A good philosophy of life, really.
They've got artificial hips, artificial knees - what the heck is so hard about an artificial ankle? Get a third opinion.
Lynn said…
I know a little about that whole "not knowing you're rubbing salt in the wound" thing. Been there, done that, really wish I didn't have the T-shirt.

And I know a little about that reduced mobility thing. When I broke my leg line dancing about a year and a half ago [and didn't find out for two months], I had to resort to a cane, which brought about some rapid and startling changes in how I was perceived by strangers.

It forced me to slow down. It forced me to consider my actions, literally as well as metaphorically. It forced me to admit that I have limitations. It brought the concept of "the new normal" into the forefront of my mind. It made me more willing to stop and rest when I needed to, to say "no thank you" occasionally when asked to do something, and to pace myself better.

-=-=-

■ **Task brief**:
In the comments on reduced mobility, what was Lynn doing when the leg broke? The records have nothing to do with what comes next.

(Saved entries)
-=-=-

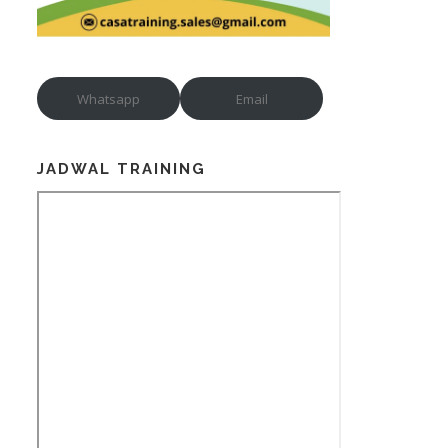
Whatsapp
Email
JADWAL TRAINING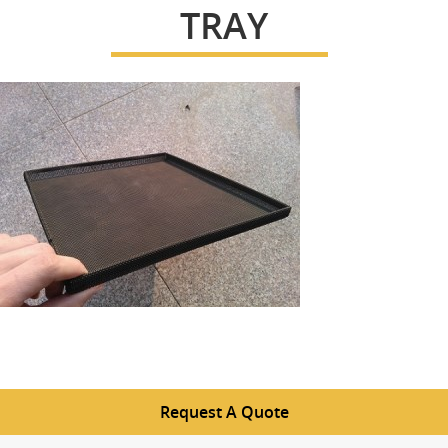
TRAY
Request A Quote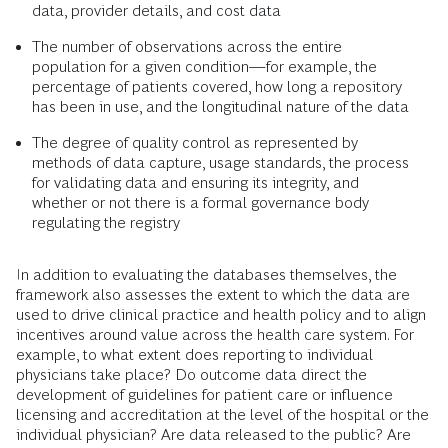
data, provider details, and cost data
The number of observations across the entire
population for a given condition—for example, the
percentage of patients covered, how long a repository
has been in use, and the longitudinal nature of the data
The degree of quality control as represented by
methods of data capture, usage standards, the process
for validating data and ensuring its integrity, and
whether or not there is a formal governance body
regulating the registry
In addition to evaluating the databases themselves, the
framework also assesses the extent to which the data are
used to drive clinical practice and health policy and to align
incentives around value across the health care system. For
example, to what extent does reporting to individual
physicians take place? Do outcome data direct the
development of guidelines for patient care or influence
licensing and accreditation at the level of the hospital or the
individual physician? Are data released to the public? Are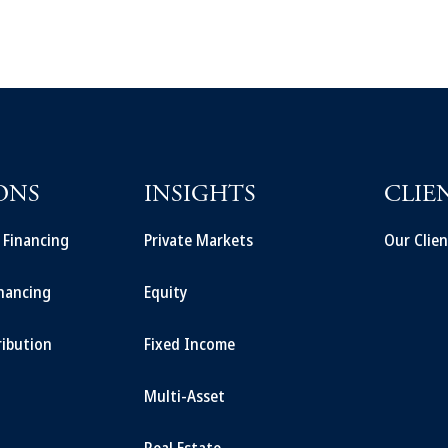
ONS
INSIGHTS
CLIE
t Financing
Private Markets
Our Clien
inancing
Equity
ribution
Fixed Income
Multi-Asset
Real Estate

-=-=-

■ **Your response**:
Line dancing.